Thursday, July 31, 2008

US Natural Gas Reserves Doubled! in New Study

It seems that the US EIA and other official estimators of US natural gas reserves have badly underestimated the total US capacity. If a new study by the American Clean Skies Foundation is accurate, the US has enough natural gas reserves to last 100 years!
Aubrey K. McClendon, chairman of ACSF and chairman and CEO of Chesapeake Energy Corporation. "New technologies have allowed the rapid emergence of gas shales as a major energy source, representing a truly transformative event for U.S. energy supplies. American producers can clearly supply enough natural gas to meet today's uses and become an economical source of transportation fuel in the form of CNG or greater supplies of electricity for plug-in hybrids for generations to come."

"The assessments and estimates on natural gas supply are very impressive and have, frankly, caught industry forecasters off guard," shared Rick Smead, one of the study's co-authors and overall project manager for NCI. The study found that while all three unconventional gas sources have increased production over the past decade, natural gas production from shale formations is growing exponentially, increasing from 0.3 trillion cubic feet (Tcf)/year of production in 1998 to 1.05 Tcf/year in 2007, a 203 percent increase. "The extent of this ramp-up has not been fully captured by many reserve estimators," said Smead, "probably because their emergence has been too rapid for existing models to capture accurately."

There are approximately 22 shale basins located onshore in more than 20 states in the U.S. including Texas, Oklahoma, Arkansas, Louisiana, West Virginia, Wyoming, Colorado, New Mexico, West Virginia, Pennsylvania, New York and Michigan.

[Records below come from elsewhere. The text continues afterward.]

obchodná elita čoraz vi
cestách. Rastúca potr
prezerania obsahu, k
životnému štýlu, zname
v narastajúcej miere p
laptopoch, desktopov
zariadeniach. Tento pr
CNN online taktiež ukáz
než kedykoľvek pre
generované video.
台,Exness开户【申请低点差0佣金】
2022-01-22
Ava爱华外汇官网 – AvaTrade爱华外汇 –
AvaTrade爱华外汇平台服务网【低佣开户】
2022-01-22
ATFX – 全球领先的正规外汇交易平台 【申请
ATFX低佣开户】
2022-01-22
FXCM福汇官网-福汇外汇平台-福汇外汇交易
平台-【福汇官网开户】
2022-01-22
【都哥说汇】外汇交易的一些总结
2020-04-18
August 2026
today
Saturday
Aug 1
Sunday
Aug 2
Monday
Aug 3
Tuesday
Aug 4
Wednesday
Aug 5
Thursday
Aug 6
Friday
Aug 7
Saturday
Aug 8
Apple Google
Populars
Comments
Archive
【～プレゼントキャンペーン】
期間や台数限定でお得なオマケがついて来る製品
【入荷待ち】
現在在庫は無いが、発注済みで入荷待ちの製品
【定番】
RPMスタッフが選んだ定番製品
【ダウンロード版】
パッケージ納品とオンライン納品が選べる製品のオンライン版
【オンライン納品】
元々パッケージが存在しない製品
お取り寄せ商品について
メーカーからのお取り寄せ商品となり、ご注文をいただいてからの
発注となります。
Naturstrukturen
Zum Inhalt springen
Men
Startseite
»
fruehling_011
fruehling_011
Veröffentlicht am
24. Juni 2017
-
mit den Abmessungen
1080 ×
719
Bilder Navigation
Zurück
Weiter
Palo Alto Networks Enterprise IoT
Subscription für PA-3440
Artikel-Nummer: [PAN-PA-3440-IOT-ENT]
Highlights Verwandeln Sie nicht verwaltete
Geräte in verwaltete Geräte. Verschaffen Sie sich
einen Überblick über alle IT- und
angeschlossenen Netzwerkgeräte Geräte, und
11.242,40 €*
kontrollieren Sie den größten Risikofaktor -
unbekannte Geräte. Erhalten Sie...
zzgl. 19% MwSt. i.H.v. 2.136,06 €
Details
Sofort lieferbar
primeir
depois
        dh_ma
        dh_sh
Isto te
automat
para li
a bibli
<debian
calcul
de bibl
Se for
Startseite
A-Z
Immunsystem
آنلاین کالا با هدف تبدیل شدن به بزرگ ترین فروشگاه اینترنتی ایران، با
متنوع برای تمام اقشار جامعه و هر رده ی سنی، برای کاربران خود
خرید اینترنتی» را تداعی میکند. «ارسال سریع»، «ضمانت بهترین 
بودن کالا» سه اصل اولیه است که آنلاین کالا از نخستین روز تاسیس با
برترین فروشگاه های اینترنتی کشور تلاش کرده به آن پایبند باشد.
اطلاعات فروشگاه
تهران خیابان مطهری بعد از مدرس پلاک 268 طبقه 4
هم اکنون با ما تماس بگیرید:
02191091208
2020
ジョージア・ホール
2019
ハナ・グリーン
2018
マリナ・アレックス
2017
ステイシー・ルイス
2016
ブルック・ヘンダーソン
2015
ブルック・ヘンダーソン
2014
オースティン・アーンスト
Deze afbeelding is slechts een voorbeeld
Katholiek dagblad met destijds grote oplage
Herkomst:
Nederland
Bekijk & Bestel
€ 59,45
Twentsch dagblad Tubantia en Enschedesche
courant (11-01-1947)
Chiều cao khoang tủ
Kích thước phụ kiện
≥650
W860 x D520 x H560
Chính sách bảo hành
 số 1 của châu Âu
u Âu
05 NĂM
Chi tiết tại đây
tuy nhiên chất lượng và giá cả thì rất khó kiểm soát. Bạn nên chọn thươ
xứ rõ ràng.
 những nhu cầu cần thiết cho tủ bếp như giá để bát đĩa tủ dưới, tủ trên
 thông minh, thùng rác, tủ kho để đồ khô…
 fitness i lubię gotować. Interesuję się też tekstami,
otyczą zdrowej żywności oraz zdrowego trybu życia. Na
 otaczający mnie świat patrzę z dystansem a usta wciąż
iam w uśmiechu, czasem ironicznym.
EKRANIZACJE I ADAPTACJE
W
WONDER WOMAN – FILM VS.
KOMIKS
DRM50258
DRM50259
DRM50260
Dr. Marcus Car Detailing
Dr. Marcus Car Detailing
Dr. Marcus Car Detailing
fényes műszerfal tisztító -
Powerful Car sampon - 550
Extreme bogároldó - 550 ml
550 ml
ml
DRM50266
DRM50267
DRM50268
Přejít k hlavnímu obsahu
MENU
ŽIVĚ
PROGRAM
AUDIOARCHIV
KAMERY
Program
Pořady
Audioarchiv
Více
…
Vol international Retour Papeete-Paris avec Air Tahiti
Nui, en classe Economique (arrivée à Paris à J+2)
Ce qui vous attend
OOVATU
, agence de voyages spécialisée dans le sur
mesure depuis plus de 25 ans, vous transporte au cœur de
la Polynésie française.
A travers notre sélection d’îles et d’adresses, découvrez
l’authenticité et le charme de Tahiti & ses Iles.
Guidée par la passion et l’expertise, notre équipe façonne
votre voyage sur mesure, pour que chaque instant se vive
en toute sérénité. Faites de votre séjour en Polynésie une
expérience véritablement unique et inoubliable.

..."Recent technological innovation has transformed the natural gas exploration and production industry, particularly as it pertains to shale," said Dr. Kenneth B. Medlock III, a Fellow in Energy Studies at the James A. Baker III Institute for Public Policy and a professor of economics at Rice University, also a co-author of the NCI report. "The findings in this study indicate significant potential for expanded use of domestically produced natural gas for many purposes, including power generation and even transportation fuel for many years to come." _NextEnergyNews
Newer technologies for converting difficult-to-access coal beds into natural gas fields, and advanced conversion methods for coal-to-gas (CTG) will also expand natural gas supplies far beyond conventional estimates.

To top it off, the up and coming field of biomass renewable natural gas will knock the block off "peak gasers" for the foreseeable future, once production is scaled up.

It may be more fun for the jokers at the oil drum site and the other peak oil sites, to dwell on doom and gloom. If that is what gets them to the promised land, then all power to them. But as for me and most intelligent, energetic, and productive-minded folks I know, it's better to solve problems instead of whining about them.